Cream Cheese Piecrust

Recipe from

Cooking Light

Nutritional Information

Calories 916
Caloriesfromfat 36 %
Fat 37 g
Satfat 20.5 g
Monofat 10.7 g
Polyfat 2.3 g
Protein 19.3 g
Carbohydrate 123.1 g
Fiber 3.4 g
Cholesterol 302 mg
Iron 6.7 mg
Sodium 1074 mg
Calcium 158 mg


2 tablespoons butter or stick margarine
2 tablespoons (1 ounce) 1/3-less-fat cream cheese
2 tablespoons sugar
1 teaspoon vanilla extract
1 tablespoon 1% low-fat milk
1 large egg yolk
1 cup all-purpose flour
1/4 teaspoon baking powder
1/4 teaspoon salt
Cooking spray


Combine first 4 ingredients in a bowl; beat well at medium speed of a mixer until smooth. Add milk and egg yolk; beat until well-blended. Lightly spoon flour into a dry measuring cup, and level with a knife. Add flour, baking powder, and salt to bowl, stirring until well-blended.

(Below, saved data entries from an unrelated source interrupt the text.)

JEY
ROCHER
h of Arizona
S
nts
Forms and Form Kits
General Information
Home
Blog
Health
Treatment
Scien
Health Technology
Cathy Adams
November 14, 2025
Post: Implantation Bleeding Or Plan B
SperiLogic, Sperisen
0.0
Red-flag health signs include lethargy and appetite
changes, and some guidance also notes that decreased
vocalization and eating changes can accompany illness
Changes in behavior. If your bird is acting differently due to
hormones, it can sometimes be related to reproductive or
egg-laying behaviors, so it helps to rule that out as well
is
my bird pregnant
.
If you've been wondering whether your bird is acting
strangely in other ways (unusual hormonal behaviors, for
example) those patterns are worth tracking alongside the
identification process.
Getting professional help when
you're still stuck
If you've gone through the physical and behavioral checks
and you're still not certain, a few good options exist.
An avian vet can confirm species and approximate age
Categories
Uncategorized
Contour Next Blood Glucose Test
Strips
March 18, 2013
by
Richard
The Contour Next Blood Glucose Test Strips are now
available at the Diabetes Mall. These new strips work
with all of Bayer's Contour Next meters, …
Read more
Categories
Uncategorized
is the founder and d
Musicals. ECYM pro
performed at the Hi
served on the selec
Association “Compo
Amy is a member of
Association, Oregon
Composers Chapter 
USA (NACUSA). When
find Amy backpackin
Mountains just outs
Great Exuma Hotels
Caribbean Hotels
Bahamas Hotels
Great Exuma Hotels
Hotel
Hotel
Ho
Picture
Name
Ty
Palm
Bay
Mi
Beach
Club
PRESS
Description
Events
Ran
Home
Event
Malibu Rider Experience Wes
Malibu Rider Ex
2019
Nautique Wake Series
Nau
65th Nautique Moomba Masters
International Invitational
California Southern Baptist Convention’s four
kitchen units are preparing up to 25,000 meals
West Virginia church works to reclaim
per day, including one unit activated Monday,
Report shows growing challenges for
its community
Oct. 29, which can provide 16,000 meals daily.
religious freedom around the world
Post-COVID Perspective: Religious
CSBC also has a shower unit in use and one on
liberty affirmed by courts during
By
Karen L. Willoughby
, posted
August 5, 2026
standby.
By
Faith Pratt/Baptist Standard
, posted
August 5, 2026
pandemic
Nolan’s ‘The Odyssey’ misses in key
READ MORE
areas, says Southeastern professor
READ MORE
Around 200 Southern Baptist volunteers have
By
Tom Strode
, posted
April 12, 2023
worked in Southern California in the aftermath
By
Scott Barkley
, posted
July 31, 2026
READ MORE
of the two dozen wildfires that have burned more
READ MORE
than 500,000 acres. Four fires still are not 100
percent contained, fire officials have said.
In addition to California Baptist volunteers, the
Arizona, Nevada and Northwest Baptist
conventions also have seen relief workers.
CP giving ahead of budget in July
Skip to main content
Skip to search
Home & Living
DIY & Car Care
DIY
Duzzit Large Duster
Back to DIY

Press mixture gently into a 4-inch circle on heavy-duty plastic wrap; cover with additional plastic wrap. Chill for 15 minutes. Roll dough, still covered, to an 11-inch circle. Place dough in freezer 5 minutes or until plastic wrap can be easily removed.

Remove 1 sheet of plastic wrap, and fit dough, plastic wrap side up, into a 9-inch pie plate coated with cooking spray. Remove top sheet of plastic wrap. Press the dough against bottom and sides of pan. Fold edges under, and flute. Fill and bake the crust according to recipe directions.